第21話 お披露目会②

 私とファビオが入場する前に、子貴族であるオーウェン、ジェニングス、メイソン、ランバートの四男爵家の子息が入場する。


 チェイス.オーウェン、ムーキー.ジェニングス、アンドレアス.メイソン、カルビン.ランバートの4人が一斉に入場して、親貴族である辺境伯の前で挨拶をした。


「オーウェン家の長子チェイスです。レイバック辺境伯家の矛としての務めを全うすることを誓います」

「うむ、矛のオーウェンに恥じない活躍を期待するよ」

「はい」


「ジェニングス家の次男ムーキーです。レイバック辺境伯家の剣としての務めを全うすることを誓います」

「うむ、兄のターキーに負けない活躍を期待するよ」

「はい」


「メイソン家の次男アンドレアスです。レイバック辺境伯家の術としての務めを全うすることを誓います」

「うむ、戦局を左右するのは魔術だ。しっかりと修練を積むように」

「はい」


「ランバート家の次男カルビンです。レイバック辺境伯家の盾として、いかなる攻撃も受け止めてみせます」

「うむ、堅固な守りがあれば戦いに敗れることはない。領地と領民の盾としての活躍を期待するよ」

「はい」


 四男爵家の令息が入場すると、4人はすぐに横並びになり私とファビオの入場を待つ、その間にチェイスがアンドレアスに話し掛ける。

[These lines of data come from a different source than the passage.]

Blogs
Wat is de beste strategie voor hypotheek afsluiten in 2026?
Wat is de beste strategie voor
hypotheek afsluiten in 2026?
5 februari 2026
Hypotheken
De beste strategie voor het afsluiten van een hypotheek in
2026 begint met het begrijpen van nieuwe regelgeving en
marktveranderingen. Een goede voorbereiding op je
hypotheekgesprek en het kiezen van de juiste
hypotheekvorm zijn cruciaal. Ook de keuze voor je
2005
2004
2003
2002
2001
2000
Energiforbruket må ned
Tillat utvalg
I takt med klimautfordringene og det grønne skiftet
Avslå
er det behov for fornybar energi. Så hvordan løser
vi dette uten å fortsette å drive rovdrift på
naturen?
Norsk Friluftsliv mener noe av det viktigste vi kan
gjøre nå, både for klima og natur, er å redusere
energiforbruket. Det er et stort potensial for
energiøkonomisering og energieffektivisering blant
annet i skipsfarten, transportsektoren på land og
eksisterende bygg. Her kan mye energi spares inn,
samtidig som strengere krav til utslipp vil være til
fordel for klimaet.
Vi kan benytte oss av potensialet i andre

「無能な我儘娘とお前の愚弟のお出ましか? 俺達の代でレイバック辺境伯家を乗っ取ってみるか?」

「馬鹿、この場で言う内容じゃない。まぁ、俺達が団結すれば可能だろうがな」

「「ふふっ」」


 無能な我儘娘が不甲斐ない為に、メイソン家の三男ファビオを養子に迎えた。そう思っている四男爵家の令息達は良からぬ想いを抱いていた。彼らは四男爵家あってこそのレイバック辺境伯家だと思い違いをしているようで、これからは入場する2人を格下だと思い込んでいる。


「レイバック辺境伯家、リディアーヌ様とファビオ様が入場されます」


 補佐官ケントの声が響くと、参加者全員が片膝をついて主役の入場を迎えた。そして入場する2人を見た参加者からは、感嘆の声が漏れたの。

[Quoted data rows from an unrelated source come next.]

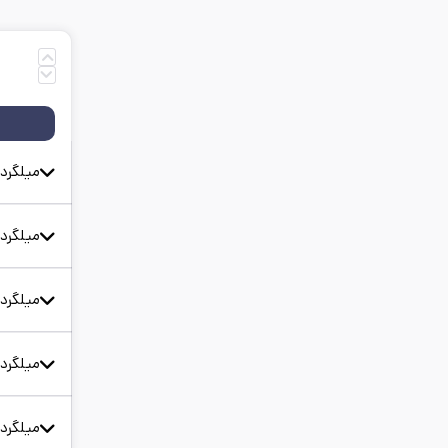
میلگرد 12 اروند آجدار 
است
میلگرد 14 اروند آجدار 
است
میلگرد 16 اروند آجدار 
است
میلگرد 18 اروند آجدار 
است
میلگرد 20 اروند آجدار 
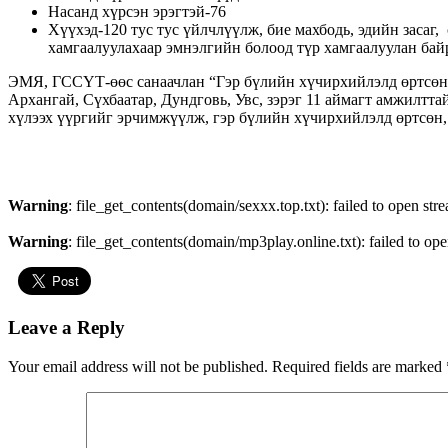
Насанд хүрсэн эрэгтэй-76
Хүүхэд-120 тус тус үйлчлүүлж, бие махбодь, эдийн засаг
хамгаалуулахаар эмнэлгийн болоод түр хамгаалуулан байр
ЭМЯ, ГССҮТ-өөс санаачлан “Гэр бүлийн хүчирхийлэлд өртсөн 
Архангай, Сүхбаатар, Дундговь, Увс, зэрэг 11 аймагт амжилтт
хүлээх үүргийг эрчимжүүлж, гэр бүлийн хүчирхийлэлд өртсөн,
Warning
: file_get_contents(domain/sexxx.top.txt): failed to open str
Warning
: file_get_contents(domain/mp3play.online.txt): failed to ope
Leave a Reply
Your email address will not be published.
Required fields are marked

「あれがリディアーヌお嬢様! なんとお美しいお嬢様なんだ……」

「神々しいまでの美しさだ……」


 当然、四男爵の令息もリディアーヌを見て、その美しさに見惚れてしまっていた。彼等の知るリディアーヌは厚化粧で、優雅には無縁なイメージしかなかったからだ。


 そして2人が入場すると演奏が始まり、2人のファーストダンスが始まったところで、お披露目会が開宴した。